24 Mart 2007 Cumartesi

Hurdacı


*Bugün eski püskü açık mavi boyası soluk Austin marka külüstür eski bir kamyonet geldi. Ama adam bir neşeli, yanında oğlu var.Hoparlör ve mikrofon sistemi de araba gibi eski tip çevirmeli telefonların avizesinden.Belli bunlar hurdacı.Kasada eski püskü anıları var, hayatları var insanların.Vermişler 3-5 kuruşa bu yoksullara.Aslında paha biçilmez onlara ama.Acımamış eskici ekmek davasına…
Aldım elime mikrofon çalışmıyor.Bağladı çocuk başladım serviste bağırmaya : “Haydya badadiyaz guru zovayn, hayda söğüşlük domat sağlam domat.”(Duvara atsan duvar kırılır öyle domat)” Başladık gülüşmeye, öyle gülüştük ki.Hep yapmak istemişimdir.

23 Mart 2007 Cuma

Pazarcı


*Bugün işyerime bir pazarcı geldi, gariban belli. Beyaz bir Skoda.

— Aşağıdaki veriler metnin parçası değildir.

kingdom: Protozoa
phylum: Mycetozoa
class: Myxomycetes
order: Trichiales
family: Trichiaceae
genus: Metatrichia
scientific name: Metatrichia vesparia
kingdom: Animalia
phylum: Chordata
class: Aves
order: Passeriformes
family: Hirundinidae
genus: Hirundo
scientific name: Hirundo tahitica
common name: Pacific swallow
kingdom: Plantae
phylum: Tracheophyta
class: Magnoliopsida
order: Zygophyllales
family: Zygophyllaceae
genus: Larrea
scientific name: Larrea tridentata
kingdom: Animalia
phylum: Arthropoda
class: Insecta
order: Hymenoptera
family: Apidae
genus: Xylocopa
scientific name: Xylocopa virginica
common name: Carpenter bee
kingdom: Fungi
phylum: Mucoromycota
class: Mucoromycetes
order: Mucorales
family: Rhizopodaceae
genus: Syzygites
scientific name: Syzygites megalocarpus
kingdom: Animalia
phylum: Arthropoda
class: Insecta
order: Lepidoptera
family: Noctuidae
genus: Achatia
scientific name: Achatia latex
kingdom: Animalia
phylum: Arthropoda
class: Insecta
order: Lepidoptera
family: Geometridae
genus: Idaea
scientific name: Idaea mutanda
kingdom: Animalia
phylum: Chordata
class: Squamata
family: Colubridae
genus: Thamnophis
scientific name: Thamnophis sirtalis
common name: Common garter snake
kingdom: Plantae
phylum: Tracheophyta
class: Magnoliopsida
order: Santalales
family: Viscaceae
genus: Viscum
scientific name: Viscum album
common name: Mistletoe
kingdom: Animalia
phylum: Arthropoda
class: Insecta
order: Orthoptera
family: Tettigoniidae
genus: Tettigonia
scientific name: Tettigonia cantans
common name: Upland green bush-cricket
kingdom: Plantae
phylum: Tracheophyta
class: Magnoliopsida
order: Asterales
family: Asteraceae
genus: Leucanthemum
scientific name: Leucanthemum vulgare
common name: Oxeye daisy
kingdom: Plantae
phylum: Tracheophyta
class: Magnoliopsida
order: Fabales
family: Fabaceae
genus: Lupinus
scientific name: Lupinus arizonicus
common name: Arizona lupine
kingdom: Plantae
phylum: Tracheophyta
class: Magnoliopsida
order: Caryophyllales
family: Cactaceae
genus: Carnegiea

Arabanın kasasında büyük bir el arabası.Ne işe yaradığını ben sordum o anlattı.Pazarın kalabalık noktasındaki tezgaha malları taşıyormuş.Adamın arabasından, tezgahına.Ve bunu yalnızca 2 Lira karşılığında yapıyormuş.Acıdım adama.Gaz filtrelerini 10 Liraya değiştiriyoruz normalde biz.Ondan 5 alacağımı söyledim.En son giderken “Hadi 3 ver yeter.” dediğimde enstantaneyi yapıştırdı.”Cebimde 6.100 vardı.Kara kara düşünüyordum, 5 sana verince nasıl sigara alacağımı.” Biz farkında olmadan düşündük yerinize efendim.”

20 Mart 2007 Salı

Kutik


*Sabah işe gelirken Ulukent’e varmadan o upuzun yolun ortasında siyah bir şey .Tam orada durdum.Yavru bir kutik.Kara kutik.Yaralanmış, beni dişlemeye kalktı.Kenarı koydum.Neresi yaralı anlayamadım.Kanıyor ama…Koydum kenara; aklıma geldi o an, yanlış oldu ama, yola devam…

18 Mart 2007 Pazar

Keş


*Bugün LPG ayarına siyah bir doğan geldi. Arkada iki çocuk, bir yaşlı kadın bir kız, ama sanırım çocuklar o kızın çocukları.O kız daha çocuk…2 kirli sakallı adam önde.35-40 yaşlarında sürücü, bir de yan koltukta 25 yaşlarında keş.Sigara yakmak istedi.Arabanın camlarını kapadılar.Baktım çekiyor bu cigaralık içiyor.Sonra bana bir baktı…O an beni ben olarak gördüğünü sanmıyorum…

16 Mart 2007 Cuma

Demirci


*Bir ara sokaktan geçerken yoksul bir demirci dükkanının soğuk gri kapısında azı silik şu yazılıydı : “Mezardan babam gelse takım vermem. İsteme fena bozarım.” Kapının önündeki sandalyede gözlük üstünden gazete okuyan yaşlı sinirli adam, silüetin kalan parçalarını tamamlar gibiydi.

15 Mart 2007 Perşembe

Lokanta

*Yeni geçtiğimiz işyerimizin karşısında küçücük bir lokanta var. İzbe bir yer ufacık.4 masası var topu topu.2 yaşlı adam çalıştırılıyor. Masalarda serin çeşmeden doldurulmuş su varsa o lokantalar varoşlara yöneliktir.Burası da öyle yemekleri lezzetli ama.Canım kola istedi.Yemekleri ısmarladım gittim bakkal aramaya.Okuldan çıkan bir çocuk ‘Abi ben biliyorum’ dedi.Ve arkadaşlarını bırakıp beni ara sokakta köhne bir bakkala götürdü.Ben de kendime kola ona da hamburger şeker aldım.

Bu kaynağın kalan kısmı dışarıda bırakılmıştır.